The Hitchhiker’s Guide to the Galaxy by Douglas Adams (1995)

A photo of one very small, visually dark spot of the sky by the Hubble space telescope, showing thousands of distant galaxies.
A photo of one very small, visually dark spot of the sky by the Hubble space telescope, showing thousands of distant galaxies.

The Hubble Extreme Deep Field (XDF) The Universe: This image, released in 2012, was compiled from photos taken by the Hubble Space Telescope of one very small, dark spot of the sky1, the area of which was much, much smaller than the amount of the sky covered by the full moon. The Hubble telescope essentially took a 23 day exposure of this area, letting the incoming light “burn in” to the photo, in order to see as far as it could and pick out the faintest bits of light in that visibly dark bit of sky.
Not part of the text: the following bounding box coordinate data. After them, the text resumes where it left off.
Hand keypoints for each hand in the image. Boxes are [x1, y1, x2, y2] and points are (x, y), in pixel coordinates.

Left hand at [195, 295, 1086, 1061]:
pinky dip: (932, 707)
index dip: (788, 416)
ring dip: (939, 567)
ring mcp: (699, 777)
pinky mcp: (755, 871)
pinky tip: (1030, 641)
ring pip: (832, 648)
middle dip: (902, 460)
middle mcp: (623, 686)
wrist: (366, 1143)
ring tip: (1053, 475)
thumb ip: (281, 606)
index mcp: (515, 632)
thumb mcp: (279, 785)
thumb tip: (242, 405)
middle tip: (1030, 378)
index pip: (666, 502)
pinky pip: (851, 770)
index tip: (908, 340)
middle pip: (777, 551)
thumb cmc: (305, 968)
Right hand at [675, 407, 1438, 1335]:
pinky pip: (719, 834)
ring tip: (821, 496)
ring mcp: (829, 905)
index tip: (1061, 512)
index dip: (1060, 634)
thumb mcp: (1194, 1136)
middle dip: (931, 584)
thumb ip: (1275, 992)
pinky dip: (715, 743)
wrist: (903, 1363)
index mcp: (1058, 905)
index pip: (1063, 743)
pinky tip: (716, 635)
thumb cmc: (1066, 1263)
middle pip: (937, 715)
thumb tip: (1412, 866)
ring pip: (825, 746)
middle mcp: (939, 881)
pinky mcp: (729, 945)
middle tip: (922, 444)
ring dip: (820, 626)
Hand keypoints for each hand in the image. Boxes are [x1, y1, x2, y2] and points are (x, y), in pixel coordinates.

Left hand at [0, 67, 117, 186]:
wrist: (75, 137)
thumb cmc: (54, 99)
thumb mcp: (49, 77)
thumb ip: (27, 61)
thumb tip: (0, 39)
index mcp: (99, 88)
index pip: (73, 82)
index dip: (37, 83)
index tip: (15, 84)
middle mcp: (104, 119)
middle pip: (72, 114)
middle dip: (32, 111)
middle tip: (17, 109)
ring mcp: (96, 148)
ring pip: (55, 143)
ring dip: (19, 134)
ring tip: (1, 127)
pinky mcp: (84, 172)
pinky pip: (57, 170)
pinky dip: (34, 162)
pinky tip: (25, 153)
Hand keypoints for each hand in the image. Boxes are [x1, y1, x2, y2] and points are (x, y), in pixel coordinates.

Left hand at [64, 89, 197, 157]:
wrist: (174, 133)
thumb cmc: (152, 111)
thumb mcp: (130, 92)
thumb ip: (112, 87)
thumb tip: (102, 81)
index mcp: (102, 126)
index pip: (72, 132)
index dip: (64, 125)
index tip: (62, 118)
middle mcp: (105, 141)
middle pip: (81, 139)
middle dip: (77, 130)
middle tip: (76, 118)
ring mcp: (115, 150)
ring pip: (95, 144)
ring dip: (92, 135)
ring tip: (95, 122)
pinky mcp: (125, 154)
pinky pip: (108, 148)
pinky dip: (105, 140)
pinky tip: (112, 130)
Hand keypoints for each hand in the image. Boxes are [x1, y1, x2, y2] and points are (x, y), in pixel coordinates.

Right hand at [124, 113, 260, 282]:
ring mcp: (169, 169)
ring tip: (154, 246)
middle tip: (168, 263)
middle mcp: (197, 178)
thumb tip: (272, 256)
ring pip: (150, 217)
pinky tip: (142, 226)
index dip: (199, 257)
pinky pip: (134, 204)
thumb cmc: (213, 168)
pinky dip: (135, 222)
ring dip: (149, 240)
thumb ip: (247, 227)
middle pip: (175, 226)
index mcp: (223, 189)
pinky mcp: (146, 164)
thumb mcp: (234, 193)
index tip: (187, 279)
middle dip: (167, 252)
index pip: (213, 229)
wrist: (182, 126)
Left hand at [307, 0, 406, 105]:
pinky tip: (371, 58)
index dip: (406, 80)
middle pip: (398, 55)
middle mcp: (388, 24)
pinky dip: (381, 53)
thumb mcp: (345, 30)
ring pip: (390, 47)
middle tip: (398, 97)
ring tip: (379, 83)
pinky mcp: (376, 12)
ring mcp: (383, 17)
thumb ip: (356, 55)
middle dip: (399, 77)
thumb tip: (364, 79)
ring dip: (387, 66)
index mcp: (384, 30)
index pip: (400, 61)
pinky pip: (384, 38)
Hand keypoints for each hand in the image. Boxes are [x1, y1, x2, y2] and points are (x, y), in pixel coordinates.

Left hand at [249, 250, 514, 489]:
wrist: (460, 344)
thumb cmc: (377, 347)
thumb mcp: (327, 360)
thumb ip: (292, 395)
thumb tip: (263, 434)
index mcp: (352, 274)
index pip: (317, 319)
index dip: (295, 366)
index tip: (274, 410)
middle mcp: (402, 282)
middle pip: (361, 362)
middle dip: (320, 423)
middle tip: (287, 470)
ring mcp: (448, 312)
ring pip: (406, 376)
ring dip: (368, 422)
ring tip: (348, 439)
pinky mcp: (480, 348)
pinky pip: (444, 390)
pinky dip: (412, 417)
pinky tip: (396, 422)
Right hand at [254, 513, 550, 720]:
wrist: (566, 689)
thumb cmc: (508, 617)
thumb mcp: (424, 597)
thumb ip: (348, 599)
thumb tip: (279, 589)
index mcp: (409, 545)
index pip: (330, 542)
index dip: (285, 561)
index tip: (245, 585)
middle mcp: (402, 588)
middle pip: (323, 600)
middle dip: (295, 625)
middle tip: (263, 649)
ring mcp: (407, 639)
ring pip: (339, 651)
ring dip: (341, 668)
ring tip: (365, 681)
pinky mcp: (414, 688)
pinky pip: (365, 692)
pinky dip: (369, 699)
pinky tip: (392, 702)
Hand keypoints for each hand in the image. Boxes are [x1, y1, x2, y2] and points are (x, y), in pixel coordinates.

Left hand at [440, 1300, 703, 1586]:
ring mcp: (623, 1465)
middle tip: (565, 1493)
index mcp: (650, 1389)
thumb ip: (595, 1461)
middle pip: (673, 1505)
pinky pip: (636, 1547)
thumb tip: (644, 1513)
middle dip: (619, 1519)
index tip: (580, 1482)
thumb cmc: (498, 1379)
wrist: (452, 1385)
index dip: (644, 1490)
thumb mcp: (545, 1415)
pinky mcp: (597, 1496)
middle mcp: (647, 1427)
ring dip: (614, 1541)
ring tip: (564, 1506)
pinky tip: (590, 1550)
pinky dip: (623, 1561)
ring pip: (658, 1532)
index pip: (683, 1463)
Practically every speck and smear of light in this photo is a galaxy like our own Milky Way. There are approximately 5,500 galaxies in this image. If you were to take that as the average number or galaxies in every similar sized portion of the sky and use that to extrapolate the total number of galaxies, the result is around 176 billion galaxies in the universe. But remember these are the galaxies in just the closest portion of the observable universe. If we exposed the image for longer, might we see even more galaxies even dimmer and farther away? And the theories are that the Universe is so big that there are galaxies so far away that their light will never reach us. What’s more, the section of sky photographed in the XDF was specifically selected to be a blank patch of featureless sky, clear of any large, nearby galaxies so that we might be able to “see” farther. So it’s probably safe to assume that the area shown in the XDF is of a region where the density of galaxies is less, perhaps far less than elsewhere.

So how many stars are there in the universe? One astronomical professor, David Kornreich, once made what he said was likely a gross underestimation of the number of stars in the Universe. He used a rough estimate of 10 trillion galaxies in the universe, and multiplied that times the 100 billion stars which is the low estimate of the number of stars in our own Milky Way galaxy. The result is 100 octillion stars, or 100,000,000,000,000,000,000,000,000,000 stars, or a “1” with 29 zeros after it.

So, the thought that what I am experiencing at any moment… I, just one person, on one planet, surrounding just one of all those stars… The thought that my experiences are significant in any way, is truly the biggest joke of all.

So instead, go out and enjoy the joke. Experience as much of the Universe as you can — no matter how “good” or “bad” it may seem at the time — knowing that the Universe really is an amazing thing, and that you are here to experience even the smallest infinitesimal fraction of it is also rather amazing. Go out, be amazed, and laugh at the Great Joke.

Footnotes

  1. When looking up at the sky there are 180º degrees (º) from one horizon to the opposite horizon, with the zenith, directly overhead, being at 90º. Each degree contains 60′ arcminutes (‘). The full moon covers about 30′ arcminutes. The area of the sky shown in the XDF image covers a rectangle 2′ x 2.3’ arcminutes.]